I'm using Hyprland right now for its wayland support, but IMO so far the best mental model for window management I've seen is that of herbstluftwm with static layouts (you can still use dynamic tiling and tabs with it of course)

antonvsyesterday at 8:21 PM

I haven't used hyprland. I can answer your questions for XMonad, assuming you're using a typical standard layout.

> If you created a window right now, where will it go?

The new window becomes the focused window. It's inserted into the master position. Existing windows shift down the (conceptual) stack.

> Does it use your focused window?

It uses the same screen space, yes.

> Which window will it take its space from?

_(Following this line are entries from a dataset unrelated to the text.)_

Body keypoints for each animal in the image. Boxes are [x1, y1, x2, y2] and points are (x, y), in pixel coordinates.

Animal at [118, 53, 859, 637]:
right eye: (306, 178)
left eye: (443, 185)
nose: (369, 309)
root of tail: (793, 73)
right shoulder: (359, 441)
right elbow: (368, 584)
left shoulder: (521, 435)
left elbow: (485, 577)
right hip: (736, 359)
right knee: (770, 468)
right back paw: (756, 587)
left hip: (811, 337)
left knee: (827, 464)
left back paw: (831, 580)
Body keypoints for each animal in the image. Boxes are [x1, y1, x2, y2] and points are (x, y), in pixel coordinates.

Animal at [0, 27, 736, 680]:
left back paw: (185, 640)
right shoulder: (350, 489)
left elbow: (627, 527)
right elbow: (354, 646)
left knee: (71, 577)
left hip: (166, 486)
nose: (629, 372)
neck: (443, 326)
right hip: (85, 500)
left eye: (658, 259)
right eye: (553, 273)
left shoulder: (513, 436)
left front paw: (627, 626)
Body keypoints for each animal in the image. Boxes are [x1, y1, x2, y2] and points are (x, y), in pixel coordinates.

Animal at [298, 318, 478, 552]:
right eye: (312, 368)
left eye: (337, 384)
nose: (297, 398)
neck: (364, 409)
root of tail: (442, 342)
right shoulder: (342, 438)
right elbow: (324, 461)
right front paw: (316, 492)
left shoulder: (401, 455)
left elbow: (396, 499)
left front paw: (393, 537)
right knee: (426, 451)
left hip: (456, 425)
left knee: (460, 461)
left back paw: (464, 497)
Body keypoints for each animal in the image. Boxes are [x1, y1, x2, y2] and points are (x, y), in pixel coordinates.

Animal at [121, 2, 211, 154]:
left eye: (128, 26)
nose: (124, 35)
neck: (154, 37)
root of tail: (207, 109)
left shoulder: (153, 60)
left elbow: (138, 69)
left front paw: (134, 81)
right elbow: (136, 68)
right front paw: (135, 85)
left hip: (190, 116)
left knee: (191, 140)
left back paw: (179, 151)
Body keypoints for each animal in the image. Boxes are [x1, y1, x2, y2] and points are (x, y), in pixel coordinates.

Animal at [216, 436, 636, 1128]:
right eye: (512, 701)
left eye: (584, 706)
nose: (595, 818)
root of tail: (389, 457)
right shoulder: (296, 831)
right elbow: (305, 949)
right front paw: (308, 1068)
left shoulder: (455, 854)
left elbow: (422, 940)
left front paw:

All of the other visible windows. It recomputes the tiles so that all tiles except the master become smaller, to make room for the new one.

> Your mouse position?

By default, mouse position is ignored. XMonad is keyboard-centric by design. You can set a mouse-follow configuration variable if you want. I've never tried it.

> If your WM supports mixed floating & tiling, how does it go when you flip a window between them?

It recomputes the tiles in much the same way as above. It's as though you deleted the window from the tiling and it becomes floating. And vice versa. It's a very consistent model.

I find it very natural and predictable. As far as "cognitive load" goes, that seems like an exaggeration, but again I haven't used hyprland.

If by "hand control" you mean using the mouse, that's definitely not needed for window management. In fact by default, XMonad doesn't even support resizing tiles using the mouse, and I've never tried to enable that. I do commonly use the mouse for switching focus, usually because I'm navigating to some location in another window anyway, in which case focus moves automatically.